We present ALX, an open-source library for distributed matrix factorization using Alternating Least Squares, written in JAX. Our design allows for efficient use of the TPU architecture and scales well to matrix factorization problems of O(B) rows/columns by scaling the number of available TPU cores.
More details here: https://arxiv.org/abs/2112.02194v1
A rudimentary structure of how this library can be used:
ds, tds, test_ds = dataset_utils.build_datasets(cfg=cfg)
# Initialize model_dir and setup summary writer.
if jax.process_index() == 0:
tf.io.gfile.makedirs(FLAGS.model_dir)
summary_writer = tensorboard.SummaryWriter(
os.path.join(FLAGS.model_dir, 'eval'))
summarize_gin_config(model_dir=FLAGS.model_dir, summary_writer=summary_writer)
# Check if there are any intermediate checkpoints.
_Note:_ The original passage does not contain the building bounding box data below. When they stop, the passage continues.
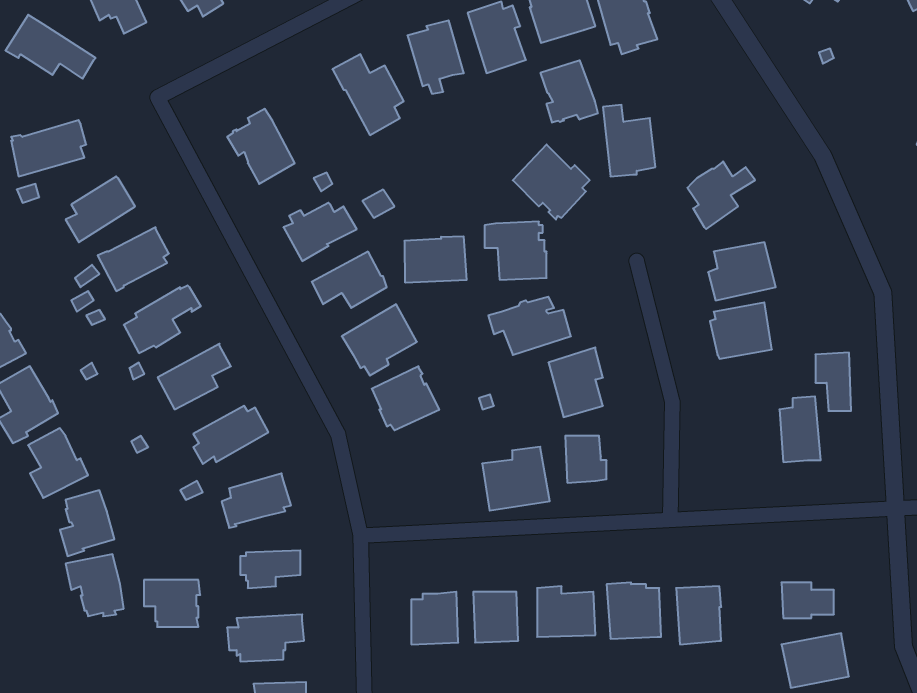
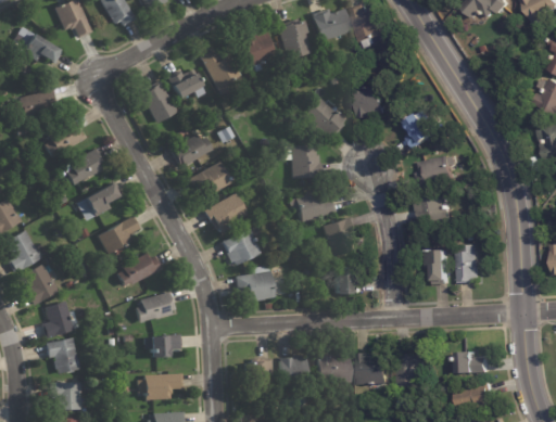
building: [541,60,598,123] -> none
building: none -> [169,69,205,98]
building: [405,236,467,283] -> none
building: [815,353,851,411] -> [428,252,448,285]
building: [482,447,550,511] -> [235,267,274,304]
building: [144,580,200,627] -> [49,382,81,409]

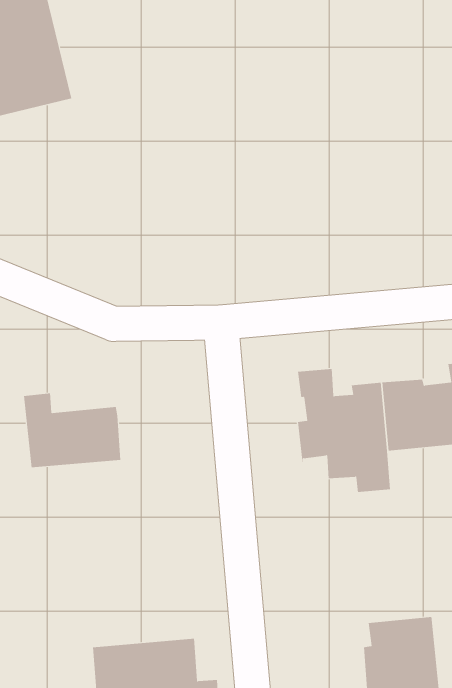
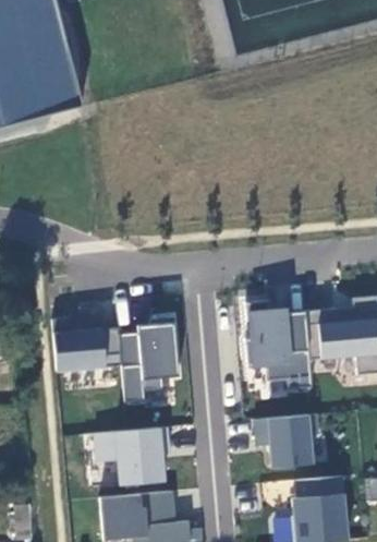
building: none -> [118,316,178,401]
building: none -> [253,413,318,467]
building: none -> [94,427,168,485]

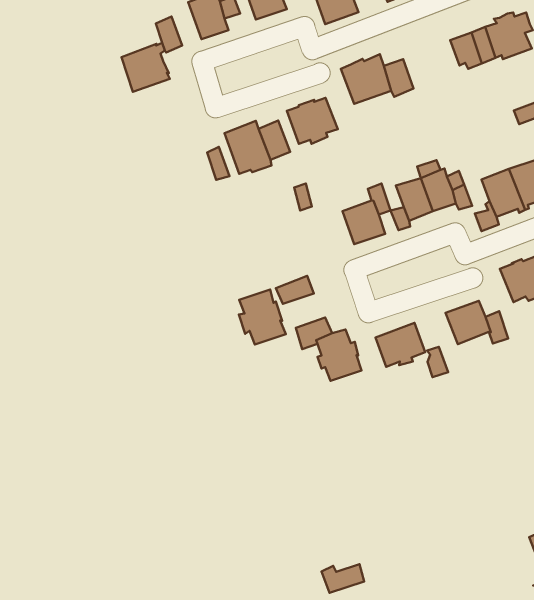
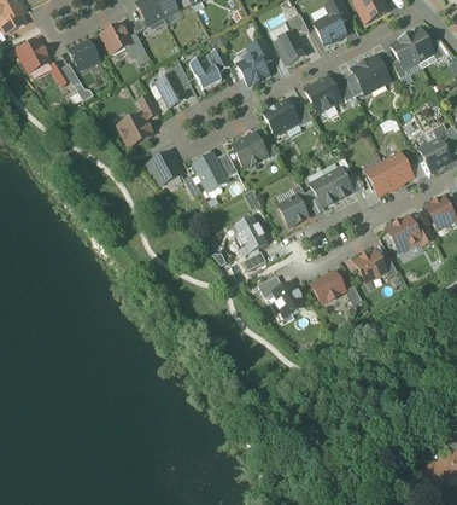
building: none -> [305,76,340,111]
building: none -> [147,155,181,186]
building: [239,290,286,344] -> [234,216,268,254]

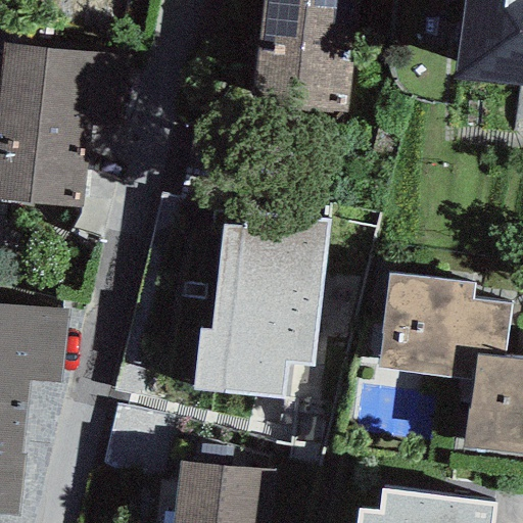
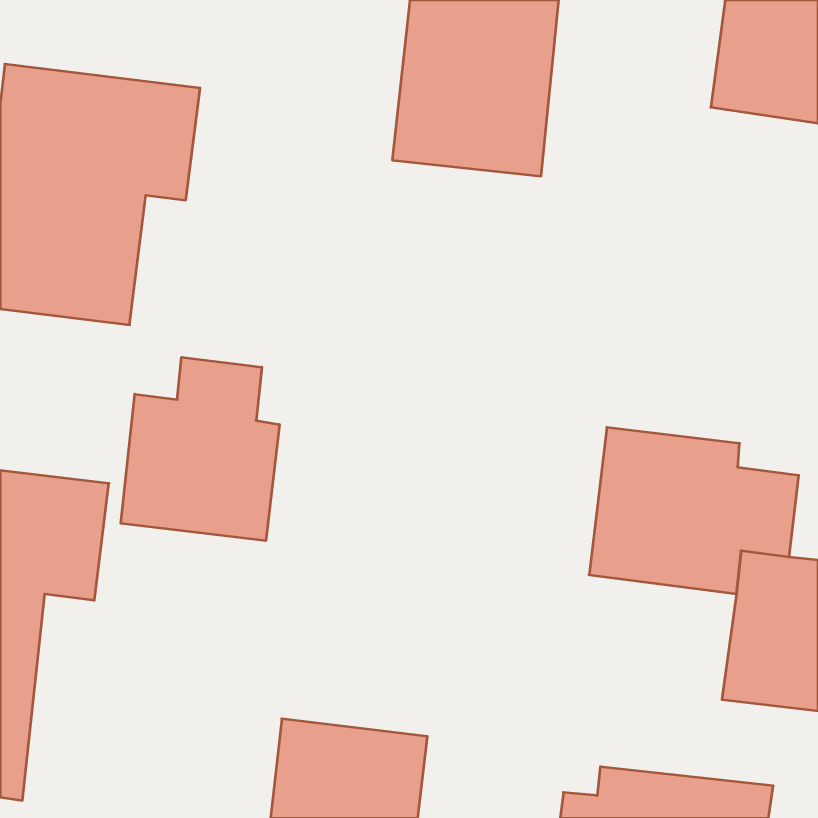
building: [221,205,334,370] -> none
building: none -> [121,357,279,541]

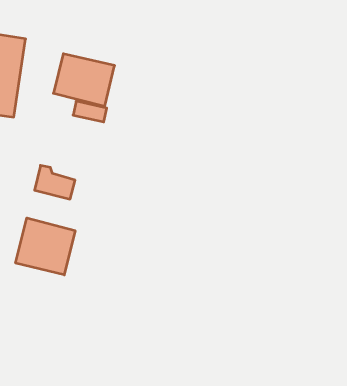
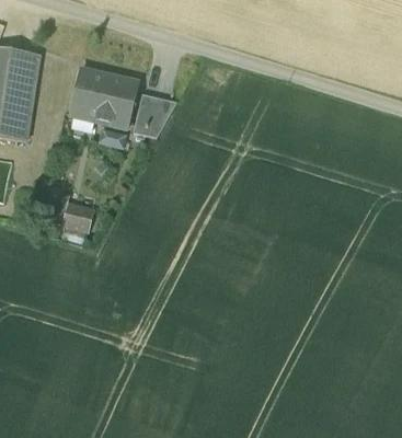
building: none -> [134,93,176,137]
building: [16,218,75,275] -> none

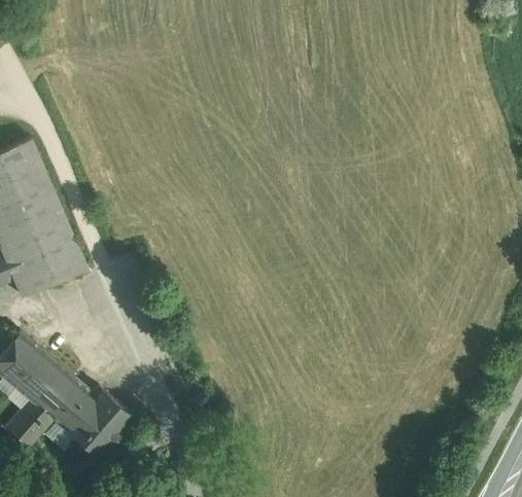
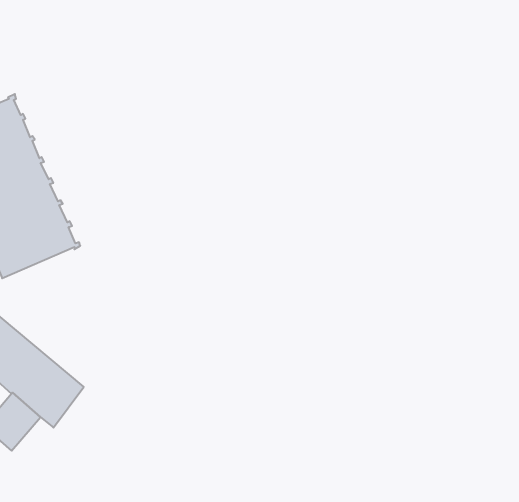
building: [65,389,133,459] -> none

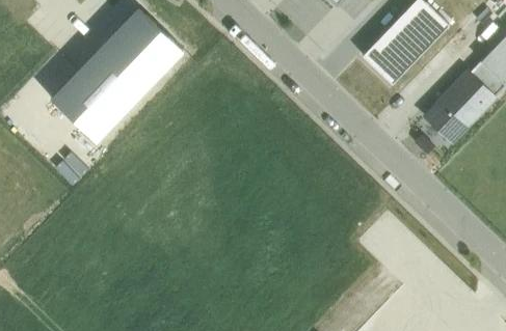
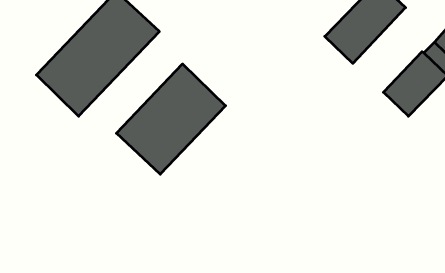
building: none -> [116,64,226,174]

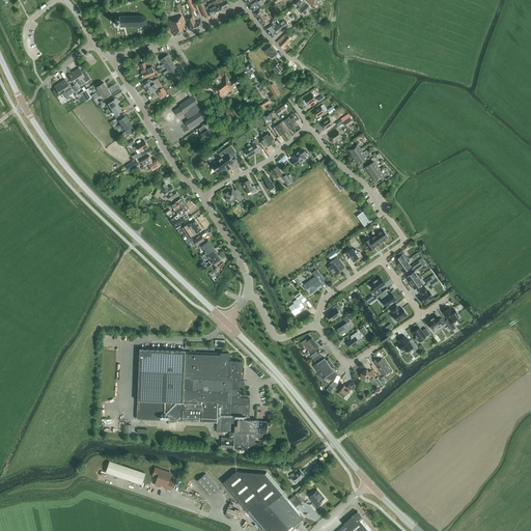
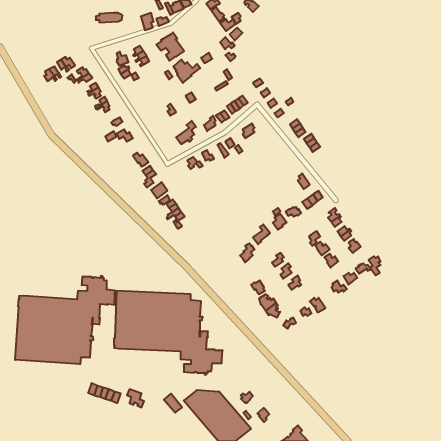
building: [173,95,206,130] -> [156,32,184,61]
building: none -> [15,276,115,364]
state = checkpoints.restore_checkpoint(FLAGS.model_dir)
als_state = None
if state:
als_state = als.ALSState(**state)
model = als.ALS(cfg=cfg, als_state=als_state)
for epoch in range(model.als_state.step, cfg.num_epochs):
model.train(ds, tds)
# Save a checkpoint after every epoch.
checkpoints.save_checkpoint(model.als_state, FLAGS.model_dir)
metrics = model.eval(test_ds)
if jax.process_index() == 0:
for key, val in zip([
f'Recall@20/{jax.process_index()}',
f'Recall@50/{jax.process_index()}',
f'Num valid examples/{jax.process_index()}'
], list(metrics)):
summary_writer.scalar(key, val, epoch)
logging.info(str(metrics))
Licensed under the Apache 2.0 License.
This is not an officially supported Google product.